**Textauszug:**
27.10.2016 | Stand 02.12.2020, 19:07 Uhr

Ingolstadt (DK) Was für ein Mensch war Anastasia M., wie verbrachte sie die Wochen und Monate vor ihrem Tod, wer waren ihre Bekannten, was waren ihre Sorgen und Wünsche? Diesen Fragen geht die Schwurgerichtskammer am Ingolstädter Landgericht im Mordprozess gegen einen 25-jährigen Soldaten, der die schwangere junge Frau am 28. November vorigen Jahres erschlagen und in die Donau geworfen haben soll, seit gestern intensiv nach.

Als Zeugen werden nun nach und nach unmittelbare Nachbarn Anastasias, aber auch noch ihre Familienangehörigen gehört. Der Anfang wurde mit jener Frau gemacht, die im Herbst 2015 im städtischen Wohnheim an der Feldkirchener Straße wahrscheinlich den intensivsten Kontakt zum 22-jährigen späteren Mordopfer gehabt hat, das nur zwei Zimmer weiter wohnte. Die 40-jährige Mitbewohnerin (sie lebt inzwischen nicht mehr in Ingolstadt) schilderte den letzten Abend mit der jungen Nachbarin, nur wenige Stunden vor deren Tod: Man habe gemeinsam gekocht, gegessen – und geweint.

Zugegen sei dabei auch ein Mann gewesen, der die beiden Frauen angeblich über Handwerkerarbeiten im Hause kennengelernt und sich ihnen offenbar mehr und mehr aufgedrängt hatte. Anastasia, so hieß es weiter, habe bereits den ganzen Nachmittag über gehofft, sich endlich mit ihrem Freund, dem angeblichen Vater ihres ungeborenen Kindes (der jetzige Angeklagte) für eine Wohnungsbesichtigung zu treffen. Der aber habe sie über Whats-App-Mitteilungen mit offensichtlich fadenscheinigen Ausreden immer weiter in den Abend hinein vertröstet, was sie zusehends deprimiert habe.

Gegen 22 Uhr sei Anastasia dann in ihr Zimmer gegangen, sie selbst habe sich mit ihren beiden Kindern zu Bett begeben und sei davon ausgegangen, dass auch Anastasia das Haus nicht mehr verlassen werde, so die Zeugin. Der gemeinsame Bekannte habe wohl ebenfalls in ihrer Wohnung übernachtet, so die 40-Jährige, er sei jedenfalls am nächsten Morgen noch da gewesen.

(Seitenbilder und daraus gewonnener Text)
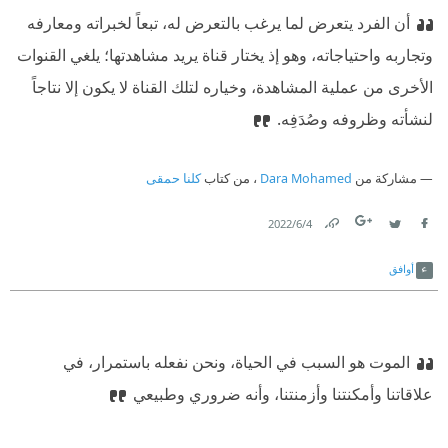
أن الفرد يتعرض لما يرغب بالتعرض له، تبعاً لخبراته ومعارفه
وتجاربه واحتياجاته، وهو إذ يختار قناة يريد مشاهدتها؛ يلغي القنوات
الأخرى من عملية المشاهدة، وخياره لتلك القناة لا يكون إلا نتاجاً
لنشأته وظروفه وصُدَفِه.
مشاركة من
Dara Mohamed
، من كتاب
كلنا حمقى
4‏/6‏/2022
Link
Twitter
Facebook
أوافق
الموت هو السبب في الحياة، ونحن نفعله باستمرار، في
علاقاتنا وأمكنتنا وأزمنتنا، وأنه ضروري وطبيعي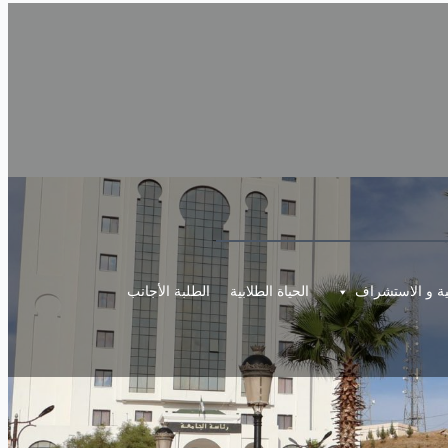
مية و الاستشراف
الحياة الطلابية
الطلبة الأجانب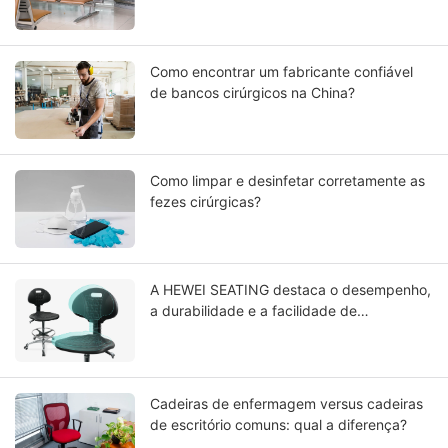
circulação?
Como encontrar um fabricante confiável
de bancos cirúrgicos na China?
Como limpar e desinfetar corretamente as
fezes cirúrgicas?
A HEWEI SEATING destaca o desempenho,
a durabilidade e a facilidade de
manutenção de suas soluções avançadas
de assentos com revestimento integral em
poliuretano (PU).
Cadeiras de enfermagem versus cadeiras
de escritório comuns: qual a diferença?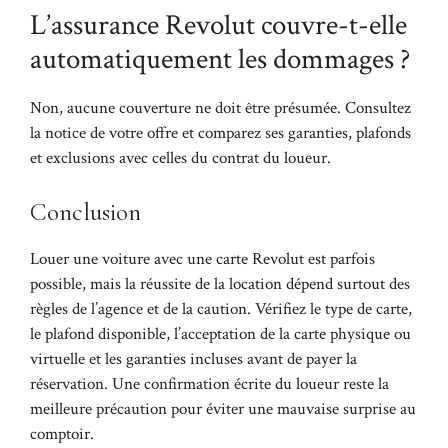
L’assurance Revolut couvre-t-elle
automatiquement les dommages ?
Non, aucune couverture ne doit être présumée. Consultez
la notice de votre offre et comparez ses garanties, plafonds
et exclusions avec celles du contrat du loueur.
Conclusion
Louer une voiture avec une carte Revolut est parfois
possible, mais la réussite de la location dépend surtout des
règles de l’agence et de la caution. Vérifiez le type de carte,
le plafond disponible, l’acceptation de la carte physique ou
virtuelle et les garanties incluses avant de payer la
réservation. Une confirmation écrite du loueur reste la
meilleure précaution pour éviter une mauvaise surprise au
comptoir.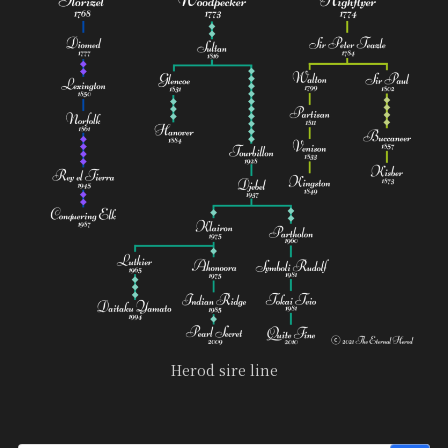
Herod sire line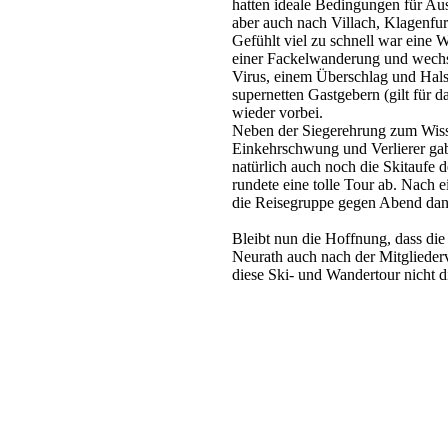
hatten ideale Bedingungen für Aus
aber auch nach Villach, Klagenfu
Gefühlt viel zu schnell war eine
einer Fackelwanderung und wech
Virus, einem Überschlag und Hal
supernetten Gastgebern (gilt für
wieder vorbei.
Neben der Siegerehrung zum Wisse
Einkehrschwung und Verlierer gab
natürlich auch noch die Skitaufe
rundete eine tolle Tour ab. Nach 
die Reisegruppe gegen Abend dan
Bleibt nun die Hoffnung, dass d
Neurath auch nach der Mitgliede
diese Ski- und Wandertour nicht di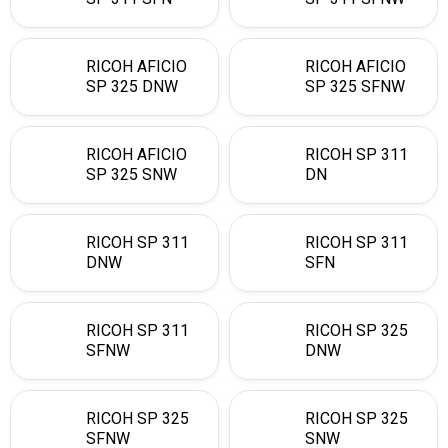
RICOH AFICIO
RICOH AFICIO
SP 325 DNW
SP 325 SFNW
RICOH AFICIO
RICOH SP 311
SP 325 SNW
DN
RICOH SP 311
RICOH SP 311
DNW
SFN
RICOH SP 311
RICOH SP 325
SFNW
DNW
RICOH SP 325
RICOH SP 325
SFNW
SNW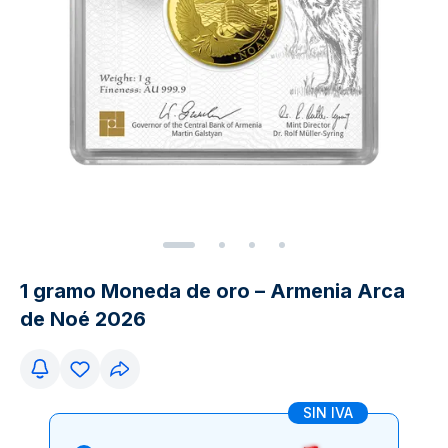
1 gramo Moneda de oro – Armenia Arca
de Noé 2026
SIN IVA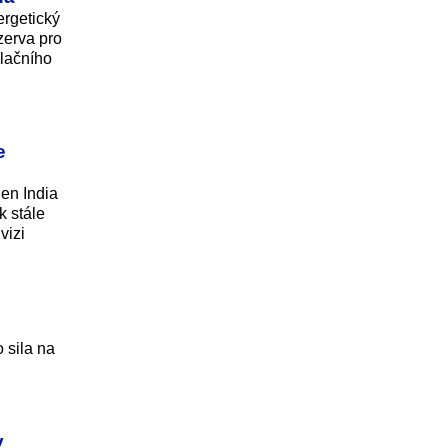
rgetický
ezerva pro
klačního
e
en India
k stále
vizi
 sila na
v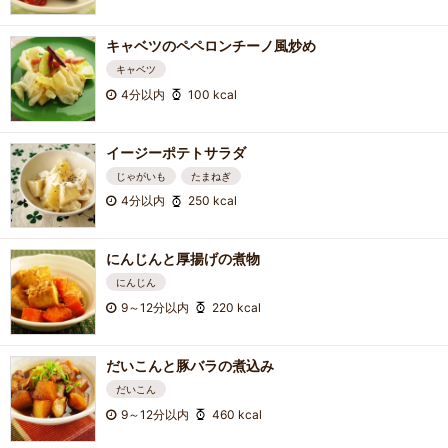
キャベツのペペロンチーノ風炒め
キャベツ
4分以内
100 kcal
イージーポテトサラダ
じゃがいも
たまねぎ
4分以内
250 kcal
にんじんと厚揚げの煮物
にんじん
9～12分以内
220 kcal
だいこんと豚バラの煮込み
だいこん
9～12分以内
460 kcal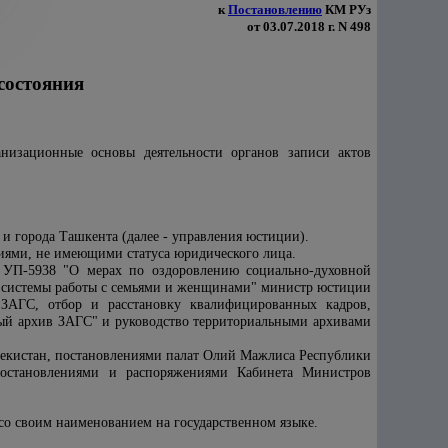
к
Постановлению
КМ РУз
от 03.07.2018 г. N 498
состояния
анизационные основы деятельности органов записи актов
 города Ташкента (далее - управления юстиции).
иями, не имеющими статуса юридического лица.
 УП-5938 "О мерах по оздоровлению социально-духовной
ь системы работы с семьями и женщинами" министр юстиции
в ЗАГС, отбор и расстановку квалифицированных кадров,
й архив ЗАГС" и руководство территориальными архивами
екистан, постановлениями палат Олий Мажлиса Республики
 постановлениями и распоряжениями Кабинета Министров
со своим наименованием на государственном языке.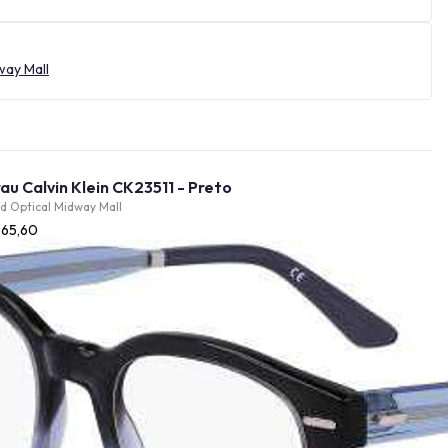
way Mall
Óculos de Grau Calvin Klein CK23511 - Preto
d Optical Midway Mall
965,60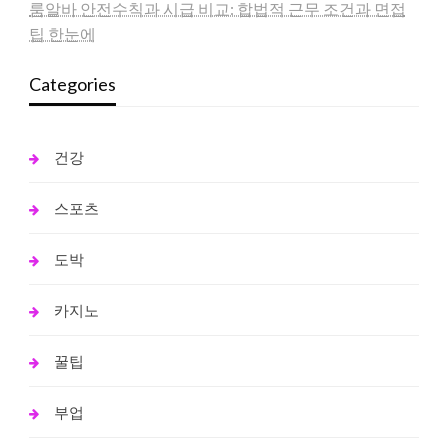
룸알바 안전수칙과 시급 비교: 합법적 근무 조건과 면접
팁 한눈에
Categories
건강
스포츠
도박
카지노
꿀팁
부업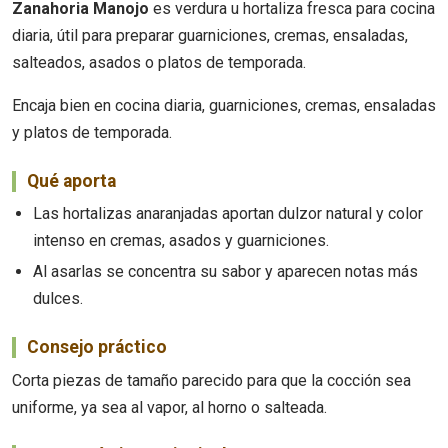
Zanahoria Manojo
es verdura u hortaliza fresca para cocina
diaria, útil para preparar guarniciones, cremas, ensaladas,
salteados, asados o platos de temporada.
Encaja bien en cocina diaria, guarniciones, cremas, ensaladas
y platos de temporada.
Qué aporta
Las hortalizas anaranjadas aportan dulzor natural y color
intenso en cremas, asados y guarniciones.
Al asarlas se concentra su sabor y aparecen notas más
dulces.
Consejo práctico
Corta piezas de tamaño parecido para que la cocción sea
uniforme, ya sea al vapor, al horno o salteada.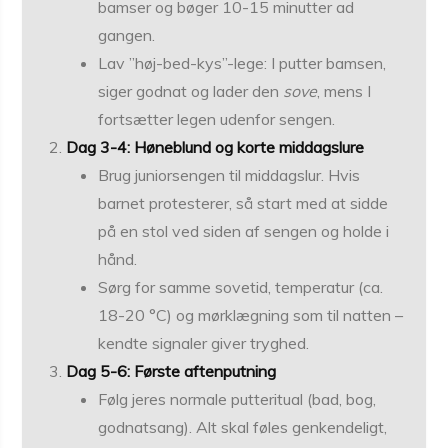
bamser og bøger 10-15 minutter ad
gangen.
Lav ”høj-bed-kys”-lege: I putter bamsen,
siger godnat og lader den
sove
, mens I
fortsætter legen udenfor sengen.
Dag 3-4: Høneblund og korte middagslure
Brug juniorsengen til middagslur. Hvis
barnet protesterer, så start med at sidde
på en stol ved siden af sengen og holde i
hånd.
Sørg for samme sovetid, temperatur (ca.
18-20 °C) og mørklægning som til natten –
kendte signaler giver tryghed.
Dag 5-6: Første aftenputning
Følg jeres normale putteritual (bad, bog,
godnatsang). Alt skal føles genkendeligt,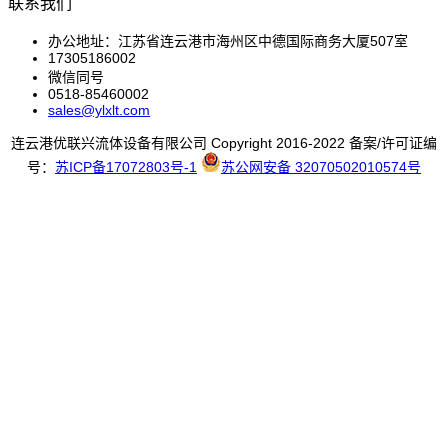
联系我们
办公地址：江苏省连云港市海州区中德国际商务大厦507室
17305186002
微信同号
0518-85460002
sales@ylxlt.com
连云港优联兴流体设备有限公司 Copyright 2016-2022 备案/许可证编
号：
苏ICP备17072803号-1
苏公网安备 32070502010574号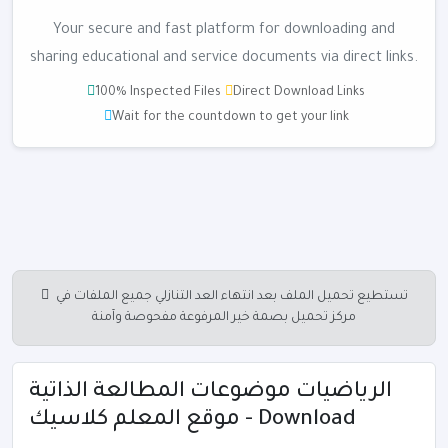
Your secure and fast platform for downloading and
sharing educational and service documents via direct links.
100% Inspected Files
Direct Download Links
Wait for the countdown to get your link
تستطيع تحميل الملف بعد انتهاء العد التنازلي جميع الملفات في
مركز تحميل بصمة خير المرفوعة مفحوصة وآمنة
الرياضيات موضوعات المطالعة الذاتية
موقع المعلم كلاسيك - Download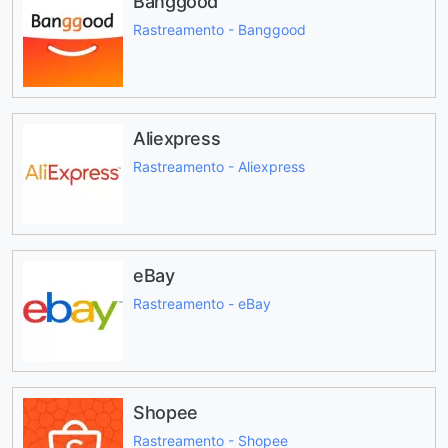
Banggood
Rastreamento - Banggood
Aliexpress
Rastreamento - Aliexpress
eBay
Rastreamento - eBay
Shopee
Rastreamento - Shopee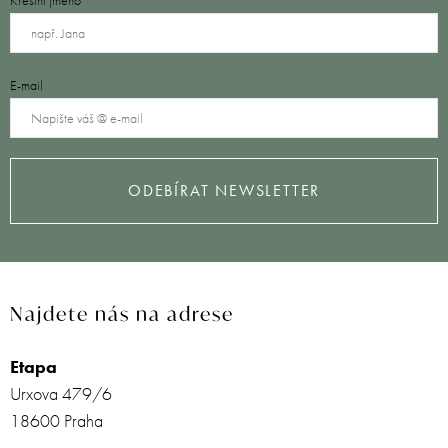
E-mail
ODEBÍRAT NEWSLETTER
Najdete nás na adrese
Etapa
Urxova 479/6
18600 Praha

**Zu erledigen:**
A) Fasse bitte den Absatz des Berichts über den Mordprozess, der mit „Als Zeugen werden nun“ beginnt, kürzer zusammen und behalte dabei seine wesentlichen Fakten bei.
B) Schreib den Bericht über den Mordprozess im Anschluss an seinen letzten Satz weiter.
Das Material ist eigenständig und gehört nicht zum Bericht über den Mordprozess.

**Nummerierte Antworten:**
A) Nach und nach sagen nun direkte Nachbarn Anastasias und ihre Familienangehörigen als Zeugen aus. Den Anfang machte eine 40-jährige Mitbewohnerin. Sie wohnte im Herbst 2015 im städtischen Wohnheim an der Feldkirchener Straße zwei Zimmer neben der 22-Jährigen und hatte wohl den engsten Kontakt zu ihr. Heute lebt sie nicht mehr in Ingolstadt. Über den letzten Abend, wenige Stunden vor Anastasias Tod, berichtete sie: Man habe zusammen gekocht, gegessen und geweint.

B)
Zu diesem Besucher hatte Verteidiger Franz Wittl jede Menge Fragen. Der Rechtsanwalt (und wohl nicht nur er) findet es höchst befremdlich, dass da ein vergleichsweise unbekannter Mann offenbar bei den beiden Frauen ein- und ausging (angeblich sogar einen Schlüssel zum Zimmer der Zeugin hatte), ohne dass man viel über ihn gewusst habe.

Wie spätere polizeiliche Nachforschungen ergaben, handelt es sich bei diesem Besucher um einen verurteilten Betrüger, der seinerzeit Freigang vom Haftaufenthalt hatte. Der Mann sei überprüft worden, habe aber mangels hinreichender Verdachtsmomente bei den weiteren Nachforschungen der Polizei keine Rolle mehr gespielt, sagte gestern der Hauptsachbearbeiter der Ingolstädter Kripo aus. Womöglich werden sich die Zusammenhänge beim heutigen Fortsetzungstermin weiter aufklären lassen, denn dann ist der Mann als Zeuge geladen. Der Kriminalbeamte schilderte dem Gericht gestern ausführlich den Ablauf der Ermittlungen im Umfeld des Mordopfers und des mutmaßlichen Täters, der bekanntlich bereits am Tag des Leichenfundes (29. November) unter dringendem Tatverdacht festgenommen worden war. Wie sich in den Tagen darauf herauskristallisiert hatte, war Anastasia offenbar wirklich der Meinung gewesen, dass nur der junge Bundeswehrsoldat der Vater ihres Kindes sein konnte, obwohl sie übers Jahr den Nachforschungen der Polizei zufolge noch fünf weitere Sexualpartner gehabt haben muss. Der tatsächliche Vater wurde später durch einen DNA-Abgleich ermittelt.

Der jetzige Angeklagte soll den Nachforschungen zufolge zuletzt kaum noch Interesse an der jungen Frau gehabt haben, die er über seine Arbeit im Theaterrestaurant (ein Nebenjob) kennengelernt hatte. Er hatte sich offenbar längst zurückgezogen und sich gegenüber Anastasia zunehmend verleugnet, während diese sich noch Hoffnungen auf eine gemeinsame Zukunft machte.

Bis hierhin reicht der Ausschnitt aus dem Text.